From Fig. 4 (a) and 4 (b) as can be seen that the feature extracting method that the present invention uses can be fitted different modalities well Data, after enough iteration, penalty values are lower, while the identification on visible light, depth and conspicuousness modal data Rate also respectively reaches 45.07%, 48.44% and 43.21%.

Emulation 3, the emulation to six Fusion Features of above-mentioned steps.

Emulating 3 simulated conditions is carried out under MATLAB R2016a software.

Emulation experiment is carried out referring to Fig. 5.Fig. 5 is using the fusion method for directly concatenating feature from beginning to end and using based on allusion quotation The fusion results that type correlation analysis (CCA) obtains.

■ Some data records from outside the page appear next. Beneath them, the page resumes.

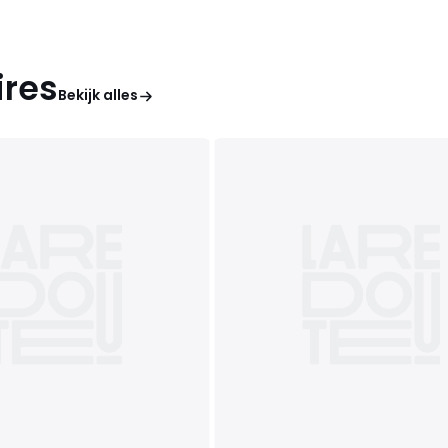
ires
Bekijk alles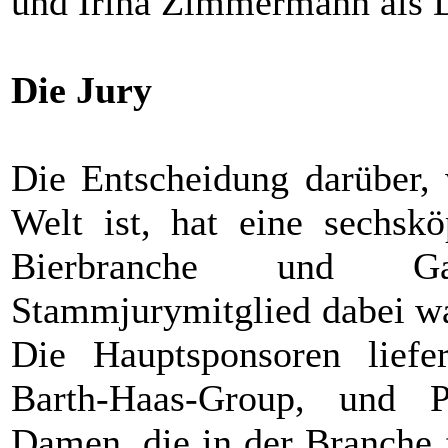
und Irina Zimmermann als D
Die Jury
Die Entscheidung darüber, 
Welt ist, hat eine sechskö
Bierbranche und Gas
Stammjurymitglied dabei wa
Die Hauptsponsoren liefe
Barth-Haas-Group, und P
Damen, die in der Branche f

From fig. 5, it can be seen that the algorithm in the present invention achieves good syncretizing effect.It is merged using Canonical correlation special The accuracy of sign has reached 61.98%, higher than the identification knot for the fusion method and single features for directly concatenating feature from beginning to end Fruit.

Claims

1. a kind of video gesture classification method, which is characterized in that method includes:

Step 1, the visible light video and deep video of same target collection are normalized, the visible light view after normalization Frequency and deep video have identical height, same widths and equal length；

Step 3, the visible light video, deep video, conspicuousness video after being utilized respectively normalization are to Three dimensional convolution neural network It is trained, the Three dimensional convolution neural network includes: the input layer set gradually, 18 convolutional layers, global average pond layer With full articulamentum；

Step 4, average to the be averaged feature of pond layer, the overall situation of deep video of the overall situation of visible light video obtained in step 3 The overall situation of the airspace dimension of the feature and conspicuousness video of pond layer be averaged pond layer feature carry out Fusion Features merged Feature carries out video gesture classification according to obtained fusion feature.

2. video gesture classification method as described in claim 1, which is characterized in that the normalized includes airspace normalizing Change processing and time domain normalized, the airspace normalized include by scaling or cutting processing make visible light video and Deep video has identical height and same widths；The time domain normalized includes adaptively choosing to normalize through airspace The mode for all video frame numbers that treated carries out reduction frame number as normalization standard, to the video beyond normalization standard； Completion is carried out for substandard video, makes all videos frame number having the same.

3. video gesture classification method as described in claim 1, which is characterized in that Fusion Features are using equal in the step 4 Value fusion, splicing fusion or canonical correlation analysis fusion.

4. video gesture classification method as described in claim 1, which is characterized in that input fusion feature in the step 4 Classify in support vector machines.